“We wish you love, peace, and soul.” – Don Cornelius, “Soul Train”, 1971-93
Don Cornelius, the creator and conductor of the “hippest ride in America”–the groundbreaking television show, “Soul Train”–committed suicide yesterday in his home in suburban Los Angeles. He was 75 years old.
Cornelius was born on September 27, 1936 in Chicago. He grew up on the south side of the city and joined the Marines after graduating from high school. While working as an officer in the Chicago Police Department in 1966, Cornelius was encouraged by a local radio personality to apply his beautifully smooth baritone voice towards a career in radio broadcasting. Cornelius took a radio course, recorded a demo tape, and quickly landed a job with Chicago radio station WVON as a deejay.
He developed the pilot for “Soul Train” with $400 of his own money and based it on the popular “American Bandstand”, but with an emphasis on black music, style, and dance. After one year as a local show in Chicago, it was picked up for national syndication and its base was moved to Los Angeles.

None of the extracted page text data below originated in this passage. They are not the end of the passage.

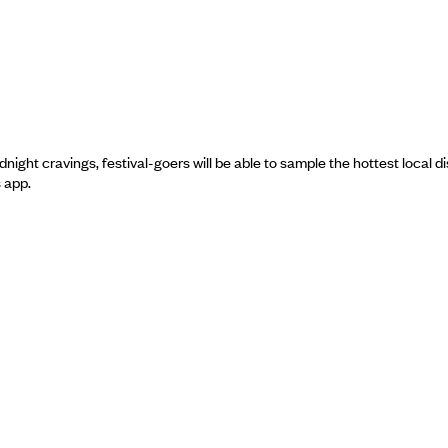
ght cravings, festival-goers will be able to sample the hottest local di
s app.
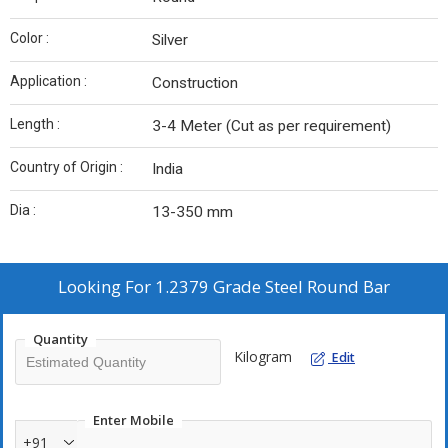
Color :
Silver
Application :
Construction
Length :
3-4 Meter (Cut as per requirement)
Country of Origin :
India
Dia :
13-350 mm
Looking For
1.2379 Grade Steel Round Bar
Quantity
Kilogram
Edit
Enter Mobile
+91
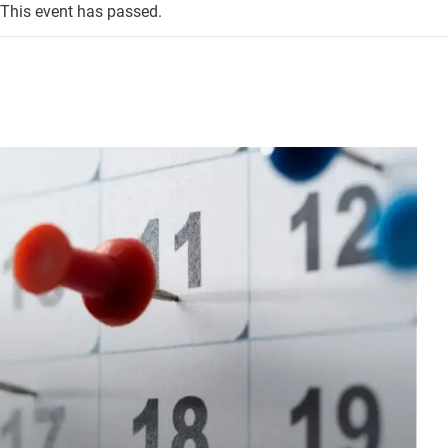
This event has passed.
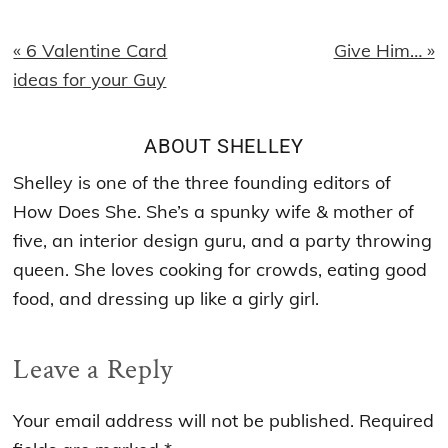
Previous
Next
« 6 Valentine Card
Give Him… »
Post:
Post:
ideas for your Guy
ABOUT
SHELLEY
Shelley is one of the three founding editors of
How Does She. She’s a spunky wife & mother of
five, an interior design guru, and a party throwing
queen. She loves cooking for crowds, eating good
food, and dressing up like a girly girl.
Reader
Leave a Reply
Interactions
Your email address will not be published.
Required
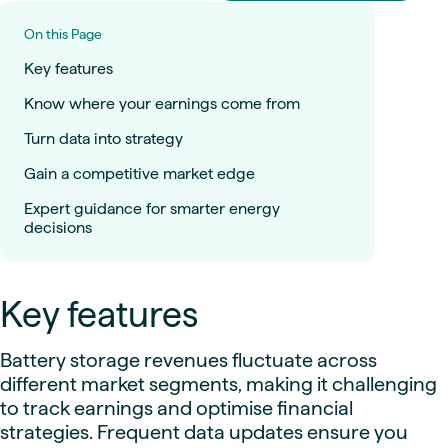
On this Page
Key features
Know where your earnings come from
Turn data into strategy
Gain a competitive market edge
Expert guidance for smarter energy
decisions
Key features
Battery storage revenues fluctuate across
different market segments, making it challenging
to track earnings and optimise financial
strategies. Frequent data updates ensure you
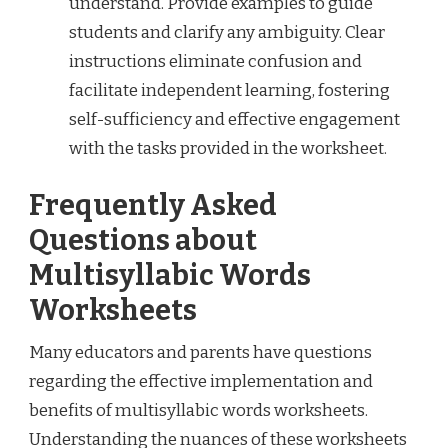
understand. Provide examples to guide
students and clarify any ambiguity. Clear
instructions eliminate confusion and
facilitate independent learning, fostering
self-sufficiency and effective engagement
with the tasks provided in the worksheet.
Frequently Asked
Questions about
Multisyllabic Words
Worksheets
Many educators and parents have questions
regarding the effective implementation and
benefits of multisyllabic words worksheets.
Understanding the nuances of these worksheets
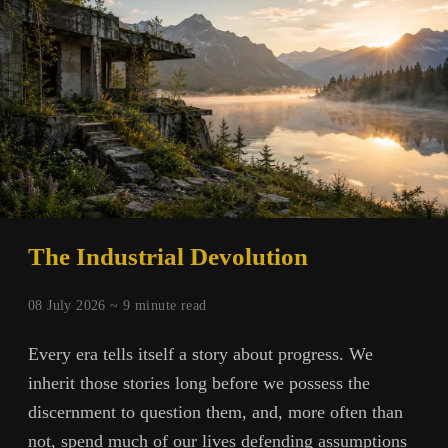
Forests
and
Values
The Industrial Devolution
08 July 2026 ~
9
minute read
Every era tells itself a story about progress. We
inherit those stories long before we possess the
discernment to question them, and, more often than
not, spend much of our lives defending assumptions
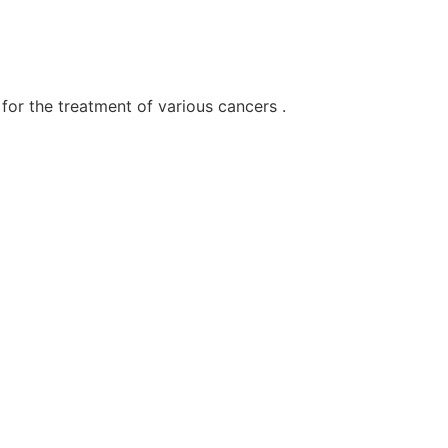
for the treatment of various cancers .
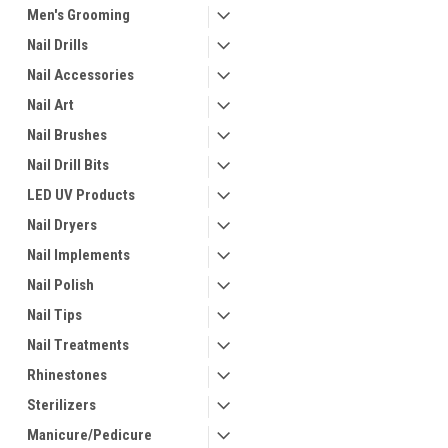
Men's Grooming
Nail Drills
Nail Accessories
Nail Art
Nail Brushes
Nail Drill Bits
LED UV Products
Nail Dryers
Nail Implements
Nail Polish
Nail Tips
Nail Treatments
Rhinestones
Sterilizers
Manicure/Pedicure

During the time that Cornelius hosted the show (1971-1993; he continued producing it until 2007), “Soul Train” was the most important outlet for popularizing the best in music.
Though the sets and styles changed, the format essentially stayed the same. The show derived its greatest appeal from guests that reflect the range and greatness of the music of the era, spanning from Motown (Aretha Franklin, James Brown) to rap (LL Cool J, Public Enemy), as well as other transcendent artists (Stevie Wonder, Rick James, the Jackson Five, Earth, Wind, and Fire, Gladys Knight and the Pips.)

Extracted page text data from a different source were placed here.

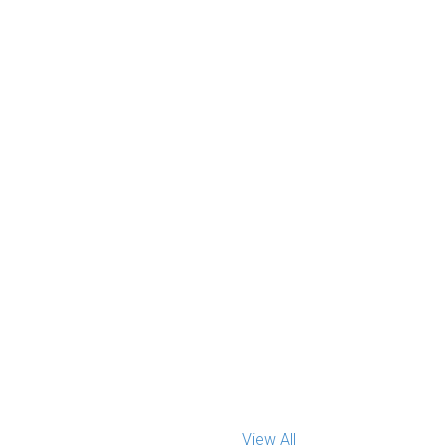
View All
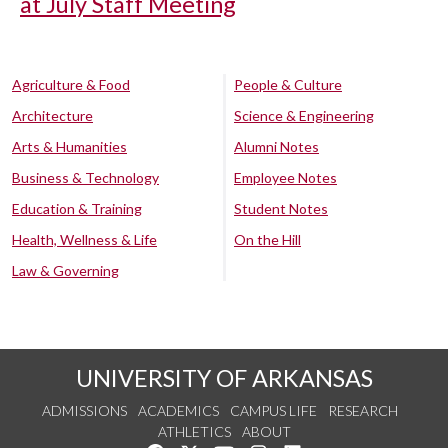
at July Staff Meeting
Agriculture & Food
People & Culture
Architecture
Science & Engineering
Arts & Humanities
Alumni Notes
Business & Technology
Employee Notes
Education & Training
Student Notes
Health, Wellness & Life
On the Hill
Law & Governing
UNIVERSITY OF ARKANSAS
ADMISSIONS
ACADEMICS
CAMPUS LIFE
RESEARCH
ATHLETICS
ABOUT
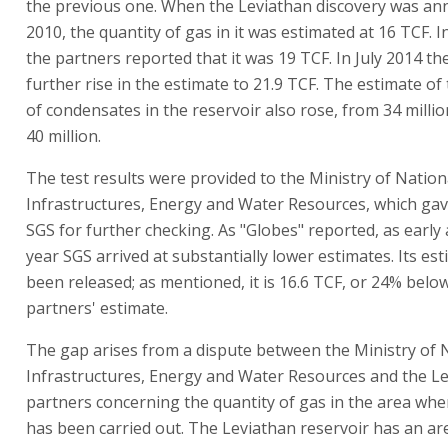
the previous one. When the Leviathan discovery was an
2010, the quantity of gas in it was estimated at 16 TCF. 
the partners reported that it was 19 TCF. In July 2014 th
further rise in the estimate to 21.9 TCF. The estimate of
of condensates in the reservoir also rose, from 34 millio
40 million.
The test results were provided to the Ministry of Nation
Infrastructures, Energy and Water Resources, which ga
SGS for further checking. As "Globes" reported, as early 
year SGS arrived at substantially lower estimates. Its es
been released; as mentioned, it is 16.6 TCF, or 24% belo
partners' estimate.
The gap arises from a dispute between the Ministry of 
Infrastructures, Energy and Water Resources and the L
partners concerning the quantity of gas in the area wher
has been carried out. The Leviathan reservoir has an ar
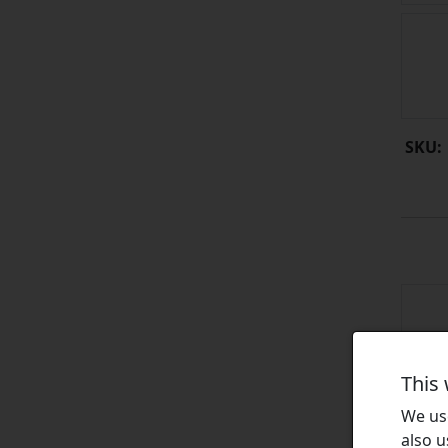
SKU:
This
We use
also u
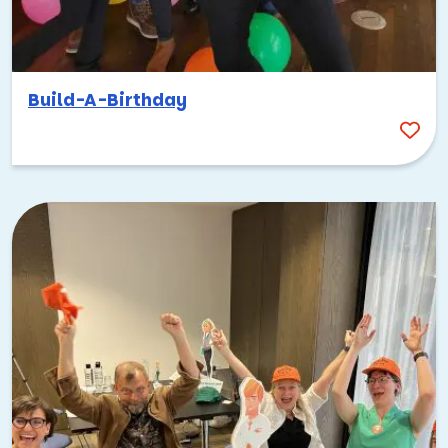
Build-A-Birthday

In today’s Chicago Tribune, music critic Greg Kot noted Cornelius’s social importance, quoting Roots drummer Ahmir “Questlove” Thompson, who wrote, “To say with a straight, dignified face that ‘black is beautiful’ was the riskiest, (most) radical life-changing move that America has seen. And amazingly enough for one hour, for one Saturday out (of) the week, if you were watching ‘Soul Train,’ it became contagious. Next thing you know you are actually believing you have some sort of worth. The whole idea of Afro-centrism in my opinion manifested and spread with ‘Soul Train’ in its first six years.” Kot added, “‘Soul Train’ did more than just passively present the music. At its core, Cornelius’ show was about a community responding — creatively, spontaneously, ecstatically — to the music made for it. The palpable excitement of that interaction opened up African-American culture to the rest of the world and made it not only more accessible but also desirable, hip, fun.”

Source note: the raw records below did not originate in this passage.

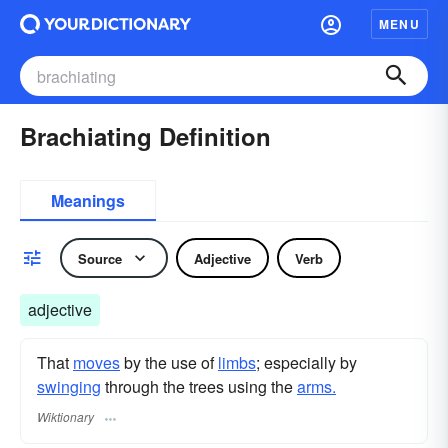
MENU
Brachiating Definition
Meanings
Source
Adjective
Verb
adjective
That
moves
by the use of
limbs
; especially by
swinging
through the trees using the
arms.
Wiktionary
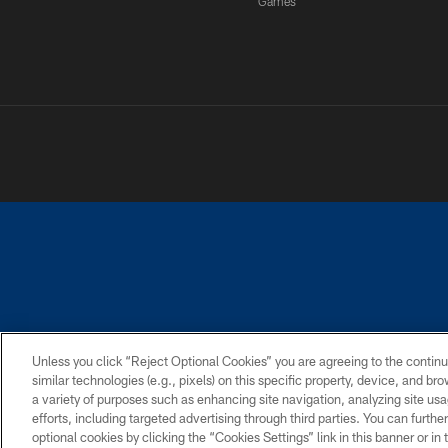
Games
PRIVACY POLICY
ACCESSIBILITY
CONTACT 
Unless you click “Reject Optional Cookies” you are agreeing to the continu
similar technologies (e.g., pixels) on this specific property, device, and b
a variety of purposes such as enhancing site navigation, analyzing site usa
efforts, including targeted advertising through third parties. You can furth
optional cookies by clicking the “Cookies Settings” link in this banner or i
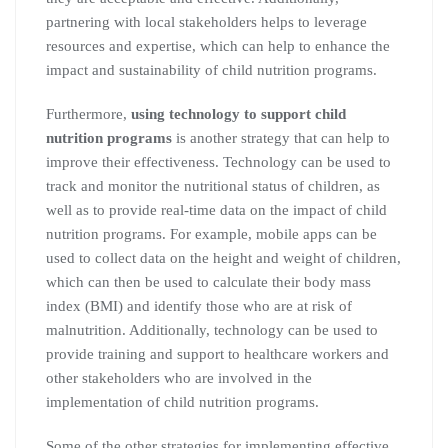
partnering with local stakeholders helps to leverage
resources and expertise, which can help to enhance the
impact and sustainability of child nutrition programs.
Furthermore,
using technology to support child
nutrition programs
is another strategy that can help to
improve their effectiveness. Technology can be used to
track and monitor the nutritional status of children, as
well as to provide real-time data on the impact of child
nutrition programs. For example, mobile apps can be
used to collect data on the height and weight of children,
which can then be used to calculate their body mass
index (BMI) and identify those who are at risk of
malnutrition. Additionally, technology can be used to
provide training and support to healthcare workers and
other stakeholders who are involved in the
implementation of child nutrition programs.
Some of the other strategies for implementing effective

YouTube’s Soul Train channel features the video above. For those of us who recall watching “Soul Train”, particularly during its heyday in the 1970s, viewing it the day after Cornelius’s death is bittersweet. But it serves as a reminder for us–as well as for those who are too young to have seen the show–of the incredible influence that Cornelius and “Soul Train” had on the music, style, and sensibility of the time.
The video ends with Cornelius telling the audience in his uniquely rich voice, “And that brings us to the end of what we hope has been a beautiful trip for you and what certainly has been a groovy ride for me…Always in parting, we wish you love, peace, and soul.”